Monday, August 10, 2009
Recycling on Your Own Turf
I'm away from Hawai'i now, spending some time in the San Francisco Bay Area on family business. Every time I travel to the city I'm amazed at how rural practices can get wildly out of hand in urban contexts. Take the concept of recycling, for example. "I'm a big-time recycler!" My city pals are fond of saying this. What it really means is that every week their curbside pickup consists of 3 colored bins: a blue one for recyclables, which they do not sort ("they have people who do that," they explain); green for "compostables," and gray for plain old "garbage," whatever that means. And, among my pals, there's competition for bragging rights to keeping the most out of the gray bin. Does this deter them from buying overpackaged items? Not necessarily -- because, hey, every week almost everything is "recyclable," right?

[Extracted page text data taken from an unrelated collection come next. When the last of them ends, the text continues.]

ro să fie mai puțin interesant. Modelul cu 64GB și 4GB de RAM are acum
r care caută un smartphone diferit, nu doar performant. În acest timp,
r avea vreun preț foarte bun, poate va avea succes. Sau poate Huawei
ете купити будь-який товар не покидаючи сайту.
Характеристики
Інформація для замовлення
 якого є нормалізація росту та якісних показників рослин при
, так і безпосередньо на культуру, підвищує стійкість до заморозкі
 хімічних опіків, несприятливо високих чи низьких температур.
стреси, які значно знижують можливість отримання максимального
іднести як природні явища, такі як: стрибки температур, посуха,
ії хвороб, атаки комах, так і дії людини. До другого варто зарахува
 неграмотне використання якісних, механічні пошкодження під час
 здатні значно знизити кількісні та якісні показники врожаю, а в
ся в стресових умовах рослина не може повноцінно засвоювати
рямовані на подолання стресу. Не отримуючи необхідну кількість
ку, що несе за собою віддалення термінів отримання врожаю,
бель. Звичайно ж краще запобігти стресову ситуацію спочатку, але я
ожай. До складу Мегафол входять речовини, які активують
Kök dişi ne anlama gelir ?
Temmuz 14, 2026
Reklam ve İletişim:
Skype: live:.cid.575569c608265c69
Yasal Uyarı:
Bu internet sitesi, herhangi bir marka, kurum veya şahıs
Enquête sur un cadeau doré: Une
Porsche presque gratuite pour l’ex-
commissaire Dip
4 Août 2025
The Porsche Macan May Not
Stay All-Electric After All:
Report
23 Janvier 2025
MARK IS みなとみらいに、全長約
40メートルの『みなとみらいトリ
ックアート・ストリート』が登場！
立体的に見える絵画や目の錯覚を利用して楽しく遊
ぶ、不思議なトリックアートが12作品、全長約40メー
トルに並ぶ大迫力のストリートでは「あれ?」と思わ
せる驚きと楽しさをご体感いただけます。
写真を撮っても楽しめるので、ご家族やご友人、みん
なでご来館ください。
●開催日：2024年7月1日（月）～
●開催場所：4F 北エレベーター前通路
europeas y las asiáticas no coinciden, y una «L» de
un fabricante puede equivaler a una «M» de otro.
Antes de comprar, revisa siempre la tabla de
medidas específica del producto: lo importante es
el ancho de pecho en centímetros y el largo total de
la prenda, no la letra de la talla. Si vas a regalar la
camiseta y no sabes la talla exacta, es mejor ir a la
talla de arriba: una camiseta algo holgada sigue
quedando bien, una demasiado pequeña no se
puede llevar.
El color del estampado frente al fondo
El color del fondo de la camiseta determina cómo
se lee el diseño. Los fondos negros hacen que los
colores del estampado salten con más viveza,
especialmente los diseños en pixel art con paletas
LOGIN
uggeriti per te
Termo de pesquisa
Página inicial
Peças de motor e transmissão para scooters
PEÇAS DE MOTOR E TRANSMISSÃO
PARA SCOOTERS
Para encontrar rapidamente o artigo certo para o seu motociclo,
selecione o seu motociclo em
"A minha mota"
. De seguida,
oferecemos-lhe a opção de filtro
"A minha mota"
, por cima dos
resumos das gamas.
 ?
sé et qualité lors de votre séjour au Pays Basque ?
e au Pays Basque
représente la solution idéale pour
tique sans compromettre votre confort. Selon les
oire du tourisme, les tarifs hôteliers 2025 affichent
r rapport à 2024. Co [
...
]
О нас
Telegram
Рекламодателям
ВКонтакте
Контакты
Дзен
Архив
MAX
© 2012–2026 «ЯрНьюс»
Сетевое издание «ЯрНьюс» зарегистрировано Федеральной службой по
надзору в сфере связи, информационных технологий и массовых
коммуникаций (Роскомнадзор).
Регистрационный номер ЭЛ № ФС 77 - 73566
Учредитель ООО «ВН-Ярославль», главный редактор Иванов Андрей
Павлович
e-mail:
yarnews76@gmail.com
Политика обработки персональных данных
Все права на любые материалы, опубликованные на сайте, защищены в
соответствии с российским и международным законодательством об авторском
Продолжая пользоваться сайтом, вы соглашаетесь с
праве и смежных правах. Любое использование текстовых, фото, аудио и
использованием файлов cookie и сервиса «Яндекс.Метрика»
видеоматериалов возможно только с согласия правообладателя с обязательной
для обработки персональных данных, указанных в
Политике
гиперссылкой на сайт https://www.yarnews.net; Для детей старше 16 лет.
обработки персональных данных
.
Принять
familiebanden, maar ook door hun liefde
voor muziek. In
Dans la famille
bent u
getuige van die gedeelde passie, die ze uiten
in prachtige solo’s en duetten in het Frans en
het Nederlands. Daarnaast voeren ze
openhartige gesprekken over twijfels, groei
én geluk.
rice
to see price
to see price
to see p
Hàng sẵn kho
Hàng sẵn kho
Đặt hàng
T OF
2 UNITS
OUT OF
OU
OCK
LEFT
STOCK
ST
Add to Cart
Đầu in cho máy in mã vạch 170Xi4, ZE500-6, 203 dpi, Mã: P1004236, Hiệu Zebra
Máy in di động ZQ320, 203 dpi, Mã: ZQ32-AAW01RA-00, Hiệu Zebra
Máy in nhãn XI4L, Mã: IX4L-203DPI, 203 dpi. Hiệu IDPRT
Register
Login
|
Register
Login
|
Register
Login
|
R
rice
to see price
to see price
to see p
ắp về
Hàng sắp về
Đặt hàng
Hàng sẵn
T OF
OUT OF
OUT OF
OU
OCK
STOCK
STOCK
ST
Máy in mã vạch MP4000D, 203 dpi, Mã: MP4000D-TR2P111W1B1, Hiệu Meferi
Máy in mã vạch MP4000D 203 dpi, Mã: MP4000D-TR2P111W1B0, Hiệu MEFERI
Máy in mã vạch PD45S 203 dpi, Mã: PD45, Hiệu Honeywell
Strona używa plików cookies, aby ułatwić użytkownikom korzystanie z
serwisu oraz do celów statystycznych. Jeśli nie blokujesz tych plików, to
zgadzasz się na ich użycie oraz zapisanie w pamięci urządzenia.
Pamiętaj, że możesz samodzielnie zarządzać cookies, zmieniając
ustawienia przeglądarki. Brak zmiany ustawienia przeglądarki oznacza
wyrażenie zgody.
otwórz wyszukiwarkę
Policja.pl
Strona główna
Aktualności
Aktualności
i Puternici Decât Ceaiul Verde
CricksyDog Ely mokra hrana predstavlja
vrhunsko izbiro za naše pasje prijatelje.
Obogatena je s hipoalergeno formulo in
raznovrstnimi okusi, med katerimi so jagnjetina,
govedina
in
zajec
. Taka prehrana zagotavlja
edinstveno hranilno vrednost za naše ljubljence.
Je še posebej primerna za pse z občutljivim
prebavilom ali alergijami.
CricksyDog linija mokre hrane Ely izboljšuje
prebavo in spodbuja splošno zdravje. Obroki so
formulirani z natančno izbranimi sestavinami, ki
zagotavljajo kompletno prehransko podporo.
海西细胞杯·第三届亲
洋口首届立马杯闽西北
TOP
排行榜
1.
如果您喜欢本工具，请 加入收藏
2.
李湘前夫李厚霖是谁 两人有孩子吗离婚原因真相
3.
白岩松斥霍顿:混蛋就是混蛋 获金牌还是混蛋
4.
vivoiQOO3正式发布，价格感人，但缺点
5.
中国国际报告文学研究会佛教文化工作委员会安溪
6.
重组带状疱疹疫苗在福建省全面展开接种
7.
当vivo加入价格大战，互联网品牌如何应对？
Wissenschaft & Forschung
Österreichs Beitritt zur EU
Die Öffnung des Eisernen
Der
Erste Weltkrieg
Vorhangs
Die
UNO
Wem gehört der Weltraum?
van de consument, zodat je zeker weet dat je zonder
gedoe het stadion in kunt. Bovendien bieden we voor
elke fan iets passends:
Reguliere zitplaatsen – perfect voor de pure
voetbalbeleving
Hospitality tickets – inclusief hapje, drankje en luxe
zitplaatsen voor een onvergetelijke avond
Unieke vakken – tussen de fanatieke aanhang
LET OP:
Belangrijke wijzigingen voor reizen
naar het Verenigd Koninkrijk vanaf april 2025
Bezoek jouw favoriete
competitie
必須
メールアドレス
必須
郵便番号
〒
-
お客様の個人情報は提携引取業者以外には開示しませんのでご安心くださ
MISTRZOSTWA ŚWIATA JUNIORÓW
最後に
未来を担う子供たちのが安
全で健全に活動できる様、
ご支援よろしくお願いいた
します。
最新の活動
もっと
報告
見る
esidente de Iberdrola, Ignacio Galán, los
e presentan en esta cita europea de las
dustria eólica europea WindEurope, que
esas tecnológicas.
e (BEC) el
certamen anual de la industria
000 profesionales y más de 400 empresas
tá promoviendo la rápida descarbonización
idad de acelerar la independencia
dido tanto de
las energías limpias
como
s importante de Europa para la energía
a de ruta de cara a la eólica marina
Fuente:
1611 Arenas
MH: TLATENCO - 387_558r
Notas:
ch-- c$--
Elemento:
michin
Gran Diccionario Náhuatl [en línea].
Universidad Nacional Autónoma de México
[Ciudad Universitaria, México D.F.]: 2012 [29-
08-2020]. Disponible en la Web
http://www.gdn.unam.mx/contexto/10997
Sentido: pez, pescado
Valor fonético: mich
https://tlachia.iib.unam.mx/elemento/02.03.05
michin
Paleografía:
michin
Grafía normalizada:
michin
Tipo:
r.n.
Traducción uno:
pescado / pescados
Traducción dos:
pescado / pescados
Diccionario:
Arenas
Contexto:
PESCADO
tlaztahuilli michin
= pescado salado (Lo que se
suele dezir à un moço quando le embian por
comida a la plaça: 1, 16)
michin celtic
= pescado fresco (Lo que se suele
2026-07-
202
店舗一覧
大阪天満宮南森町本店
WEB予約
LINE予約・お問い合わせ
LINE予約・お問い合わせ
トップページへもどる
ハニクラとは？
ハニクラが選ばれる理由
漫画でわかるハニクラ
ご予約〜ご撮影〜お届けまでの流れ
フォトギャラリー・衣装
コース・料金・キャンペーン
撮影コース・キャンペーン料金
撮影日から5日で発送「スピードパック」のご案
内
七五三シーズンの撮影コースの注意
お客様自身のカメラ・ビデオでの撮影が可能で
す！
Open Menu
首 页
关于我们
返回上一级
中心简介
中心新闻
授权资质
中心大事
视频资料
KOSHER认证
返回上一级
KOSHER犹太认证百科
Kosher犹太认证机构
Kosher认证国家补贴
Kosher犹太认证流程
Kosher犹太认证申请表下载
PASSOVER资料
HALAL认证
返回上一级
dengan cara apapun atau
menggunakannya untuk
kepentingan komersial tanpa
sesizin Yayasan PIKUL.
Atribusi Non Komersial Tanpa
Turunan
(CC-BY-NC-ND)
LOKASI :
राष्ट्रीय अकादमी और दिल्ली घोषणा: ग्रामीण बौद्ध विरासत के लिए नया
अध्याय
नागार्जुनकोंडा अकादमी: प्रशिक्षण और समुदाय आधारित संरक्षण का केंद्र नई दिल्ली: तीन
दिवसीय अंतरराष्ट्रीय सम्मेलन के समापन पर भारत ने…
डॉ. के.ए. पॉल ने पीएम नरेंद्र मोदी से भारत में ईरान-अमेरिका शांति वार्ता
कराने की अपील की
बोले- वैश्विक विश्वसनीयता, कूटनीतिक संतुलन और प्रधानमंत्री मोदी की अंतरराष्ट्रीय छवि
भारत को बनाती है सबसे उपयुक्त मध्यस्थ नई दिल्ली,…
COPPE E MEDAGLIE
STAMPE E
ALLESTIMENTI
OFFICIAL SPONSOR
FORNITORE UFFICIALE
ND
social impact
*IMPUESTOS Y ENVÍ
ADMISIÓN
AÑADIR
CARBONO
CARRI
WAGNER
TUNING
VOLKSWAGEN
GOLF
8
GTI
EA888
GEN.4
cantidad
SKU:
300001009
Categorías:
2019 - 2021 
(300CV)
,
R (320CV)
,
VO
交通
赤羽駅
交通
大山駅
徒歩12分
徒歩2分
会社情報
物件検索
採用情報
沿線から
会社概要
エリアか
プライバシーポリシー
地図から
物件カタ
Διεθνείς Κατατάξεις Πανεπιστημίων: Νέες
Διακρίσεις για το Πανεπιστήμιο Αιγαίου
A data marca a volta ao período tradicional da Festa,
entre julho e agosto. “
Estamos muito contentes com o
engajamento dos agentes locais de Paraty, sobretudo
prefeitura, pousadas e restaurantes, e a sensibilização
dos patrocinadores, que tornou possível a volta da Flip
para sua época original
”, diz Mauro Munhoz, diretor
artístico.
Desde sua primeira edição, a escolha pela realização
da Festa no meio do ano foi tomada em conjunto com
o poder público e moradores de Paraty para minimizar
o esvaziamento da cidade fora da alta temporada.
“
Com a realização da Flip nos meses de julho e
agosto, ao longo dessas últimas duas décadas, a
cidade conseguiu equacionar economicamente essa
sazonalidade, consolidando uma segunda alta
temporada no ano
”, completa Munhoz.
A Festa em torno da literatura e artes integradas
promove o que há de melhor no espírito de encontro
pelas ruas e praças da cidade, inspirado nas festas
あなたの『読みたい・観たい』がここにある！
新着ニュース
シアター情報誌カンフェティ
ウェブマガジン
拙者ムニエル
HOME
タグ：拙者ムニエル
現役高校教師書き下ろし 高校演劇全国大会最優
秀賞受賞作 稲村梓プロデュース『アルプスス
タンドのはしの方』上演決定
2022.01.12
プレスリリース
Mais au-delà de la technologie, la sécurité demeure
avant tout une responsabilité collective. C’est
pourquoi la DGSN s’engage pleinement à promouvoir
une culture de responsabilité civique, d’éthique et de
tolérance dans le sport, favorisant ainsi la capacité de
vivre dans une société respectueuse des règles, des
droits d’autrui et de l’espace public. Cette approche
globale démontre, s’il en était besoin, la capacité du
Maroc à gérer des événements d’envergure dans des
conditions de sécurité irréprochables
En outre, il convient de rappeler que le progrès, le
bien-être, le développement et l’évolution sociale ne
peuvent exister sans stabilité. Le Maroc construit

Apparently, in the city, recycling isn't necessarily connected with composting at home. Take for example the condo owner who lives next to my friend in the city of Alameda. That's his green bin in the photo above. He decided he no longer wanted a postage-stamp lawn and wanted a concrete patio instead - the way it was originally - so he ripped it out the grass and disposed of it just as it had come to him, sod piece by sod piece. Well, I guess he thought it is compostable, and so it made some kind of logical sense to him to stuff it in the "green" bin. But to me it somehow seemed a bit bizarre to see turf rolled up and stuffed in a garbage bin like a bit of old carpet, even though it would go to the green waste facility. Big time recyclers? Not quite, I don't think so, at least not yet.
Which makes me wonder: When it comes to recycling, how are we doing on our own turf, Hawai'i?